CHILDREN IN LOCKDOWN


“Across the United States, the brutal and dysfunctional juvenile justice system sends queer youth to prison in disproportionate numbers, fails to protect them from violence and discrimination while they’re inside and to this day condones attempts to turn them straight,” writes Daniel Redman in a powerful article on LGBT youth behind bars, which appeared last month in The Nation.

LGBT youth reportedly make up 15 percent of the juvenile prison population, and report 12 times as many sexual assaults as straight youth do. In addition to being raped, beaten up, bullied, and shunned, these kids often end up in solitary confinement. Redman writes:

Sending LGBT victims of violence into isolation, instead of punishing their attackers, is common practice across the country, even though a federal court has held the practice to be unconstitutional and the American Psychological Association opposes it. And once the youth are put on lockdown—whether to punish or to protect—they miss out on crucial educational opportunities. In 2006, a bisexual youth in California petitioned the court to be removed from his facility because staff members had kept him in isolation for twenty-three hours a day. At 20 years old, he had missed so much schooling that he was only halfway to his high school diploma.

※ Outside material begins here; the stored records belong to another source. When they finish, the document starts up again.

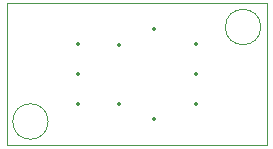
<source format=gbr>
%TF.GenerationSoftware,KiCad,Pcbnew,8.0.5*%
%TF.CreationDate,2024-12-11T17:58:03+10:00*%
%TF.ProjectId,anemometer,616e656d-6f6d-4657-9465-722e6b696361,rev?*%
%TF.SameCoordinates,Original*%
%TF.FileFunction,Profile,NP*%
%FSLAX46Y46*%
G04 Gerber Fmt 4.6, Leading zero omitted, Abs format (unit mm)*
G04 Created by KiCad (PCBNEW 8.0.5) date 2024-12-11 17:58:03*
%MOMM*%
%LPD*%
G01*
G04 APERTURE LIST*
%TA.AperFunction,Profile*%
%ADD10C,0.050000*%
%TD*%
%ADD11C,0.350000*%
G04 APERTURE END LIST*
D10*
X124500000Y-66000000D02*
G75*
G02*
X121500000Y-66000000I-1500000J0D01*
G01*
X121500000Y-66000000D02*
G75*
G02*
X124500000Y-66000000I1500000J0D01*
G01*
X106500000Y-74000000D02*
G75*
G02*
X103500000Y-74000000I-1500000J0D01*
G01*
X103500000Y-74000000D02*
G75*
G02*
X106500000Y-74000000I1500000J0D01*
G01*
X103000000Y-64000000D02*
X125000000Y-64000000D01*
X125000000Y-76000000D01*
X103000000Y-76000000D01*
X103000000Y-64000000D01*
D11*
X109000000Y-67475000D03*
X109000000Y-70015000D03*
X109000000Y-72555000D03*
X119000000Y-67475000D03*
X119000000Y-70015000D03*
X119000000Y-72555000D03*
X115500000Y-66190000D03*
X115500000Y-73810000D03*
X112500000Y-67500000D03*
X112500000Y-72500000D03*
M02*

</source>
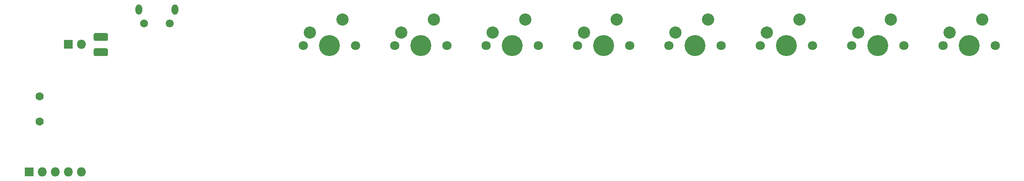
<source format=gbr>
%TF.GenerationSoftware,KiCad,Pcbnew,(5.1.6)-1*%
%TF.CreationDate,2020-12-03T10:32:48+03:00*%
%TF.ProjectId,Handheld graphics device,48616e64-6865-46c6-9420-677261706869,rev?*%
%TF.SameCoordinates,Original*%
%TF.FileFunction,Soldermask,Bot*%
%TF.FilePolarity,Negative*%
%FSLAX46Y46*%
G04 Gerber Fmt 4.6, Leading zero omitted, Abs format (unit mm)*
G04 Created by KiCad (PCBNEW (5.1.6)-1) date 2020-12-03 10:32:48*
%MOMM*%
%LPD*%
G01*
G04 APERTURE LIST*
%ADD10C,1.600000*%
%ADD11O,1.800000X1.800000*%
%ADD12R,1.800000X1.800000*%
%ADD13C,2.386000*%
%ADD14C,4.087800*%
%ADD15C,1.801800*%
%ADD16O,1.300000X2.000000*%
%ADD17C,1.550000*%
G04 APERTURE END LIST*
D10*
%TO.C,Y1*%
X98552000Y-24946000D03*
X98552000Y-20066000D03*
%TD*%
D11*
%TO.C,usb_boot1*%
X106680000Y-9906000D03*
D12*
X104140000Y-9906000D03*
%TD*%
D13*
%TO.C,SW8*%
X281940000Y-5080000D03*
D14*
X279400000Y-10160000D03*
D13*
X275590000Y-7620000D03*
D15*
X284480000Y-10160000D03*
X274320000Y-10160000D03*
%TD*%
D13*
%TO.C,SW7*%
X264160000Y-5080000D03*
D14*
X261620000Y-10160000D03*
D13*
X257810000Y-7620000D03*
D15*
X266700000Y-10160000D03*
X256540000Y-10160000D03*
%TD*%
D13*
%TO.C,SW6*%
X246380000Y-5080000D03*
D14*
X243840000Y-10160000D03*
D13*
X240030000Y-7620000D03*
D15*
X248920000Y-10160000D03*
X238760000Y-10160000D03*
%TD*%
D13*
%TO.C,SW5*%
X228600000Y-5080000D03*
D14*
X226060000Y-10160000D03*
D13*
X222250000Y-7620000D03*
D15*
X231140000Y-10160000D03*
X220980000Y-10160000D03*
%TD*%
D13*
%TO.C,SW4*%
X210820000Y-5080000D03*
D14*
X208280000Y-10160000D03*
D13*
X204470000Y-7620000D03*
D15*
X213360000Y-10160000D03*
X203200000Y-10160000D03*
%TD*%
D13*
%TO.C,SW3*%
X193040000Y-5080000D03*
D14*
X190500000Y-10160000D03*
D13*
X186690000Y-7620000D03*
D15*
X195580000Y-10160000D03*
X185420000Y-10160000D03*
%TD*%
D13*
%TO.C,SW2*%
X175260000Y-5080000D03*
D14*
X172720000Y-10160000D03*
D13*
X168910000Y-7620000D03*
D15*
X177800000Y-10160000D03*
X167640000Y-10160000D03*
%TD*%
D13*
%TO.C,SW1*%
X157480000Y-5080000D03*
D14*
X154940000Y-10160000D03*
D13*
X151130000Y-7620000D03*
D15*
X160020000Y-10160000D03*
X149860000Y-10160000D03*
%TD*%
D11*
%TO.C,J2*%
X106680000Y-34798000D03*
X104140000Y-34798000D03*
X101600000Y-34798000D03*
X99060000Y-34798000D03*
D12*
X96520000Y-34798000D03*
%TD*%
D16*
%TO.C,J1*%
X117912000Y-3080500D03*
X124912000Y-3080500D03*
D17*
X118912000Y-5780500D03*
X123912000Y-5780500D03*
%TD*%
%TO.C,C4*%
G36*
G01*
X111597456Y-9217500D02*
X109382544Y-9217500D01*
G75*
G02*
X109115000Y-8949956I0J267544D01*
G01*
X109115000Y-7960044D01*
G75*
G02*
X109382544Y-7692500I267544J0D01*
G01*
X111597456Y-7692500D01*
G75*
G02*
X111865000Y-7960044I0J-267544D01*
G01*
X111865000Y-8949956D01*
G75*
G02*
X111597456Y-9217500I-267544J0D01*
G01*
G37*
G36*
G01*
X111597456Y-12192500D02*
X109382544Y-12192500D01*
G75*
G02*
X109115000Y-11924956I0J267544D01*
G01*
X109115000Y-10935044D01*
G75*
G02*
X109382544Y-10667500I267544J0D01*
G01*
X111597456Y-10667500D01*
G75*
G02*
X111865000Y-10935044I0J-267544D01*
G01*
X111865000Y-11924956D01*
G75*
G02*
X111597456Y-12192500I-267544J0D01*
G01*
G37*
%TD*%
M02*

</source>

Besides using isolation to purportedly protect queer youth, guards also use lockdown as punishment. “We had one kid who wouldn’t go to school because he was afraid” of the other youth in the facility, says Wesley Ware [of the Juvenile Justice Project of Louisiana]. And because he was on the mental health unit, a certain amount of social interaction was required as part of his rehabilitation program. For refusing to leave his cell, he was put on lockdown for noncompliance, and his chances for release diminished yet again.

Often, queer youth face as much hostility from prison guards as they do from peers. When a youth faces bullying or violence from another kid, staff can be reluctant to intervene. “The staff views it as [the kid] deserves it, or he’s asking for it—so they don’t intervene or they’ll egg it on,” Ware says. They view it as “good for the kid—gotta teach him and have it beat out of him. Then when the gay kid finally breaks, then he faces the disciplinary consequences.”

Guards are often bullies themselves. Krystal [a transgender teen in Louisiana] reports that staff called her “a disgrace to mankind,” a “punk” or “fucking faggot” on a daily basis and threatened her, saying, “I’ll beat your fucking ass.” When staff called Krystal “faggot” or other names, sometimes she talked back. “Sometimes I would even say, I’m proud to be that,” Krystal says. She would receive more tickets for talking back.

Redman talked to several teens in Louisiana, where the Juvenile Justice Project has just released a comprehensive–and disturbing–report, Locked Up and Out: Youth in Louisiana’s Juvenile Justice System. But as he clearly states, “Antigay policies aren’t just a problem in the Deep South or rural regions.” Nor do prison abuse, rape, and solitary confinement happen only to LGBT kids. As Matt Kelley pointed out yesterday in a post on the subject at Change.org, “The problem of abused LGBT youth in prison forces us to think not only about broader issues of sexual assault in prison, but also on alternatives to locking up juveniles.”

Meanwhile, as the Sentencing Project noted last week, ”Three major juvenile justice initiatives remained stalled in the Congress.” One of these is the reauthorization of the Juvenile Justice and Delinquency Prevention Act (JJDPA), which “promotes the use of effective community-based alternatives to detention, keeps youth out of adult facilities, reduces the disproportionate involvement of youth of color in the system, and promotes other research-driven best practices in the juvenile justice system.” Sounds like a good thing, right? Too bad it’s currently three years overdue for reauthorization.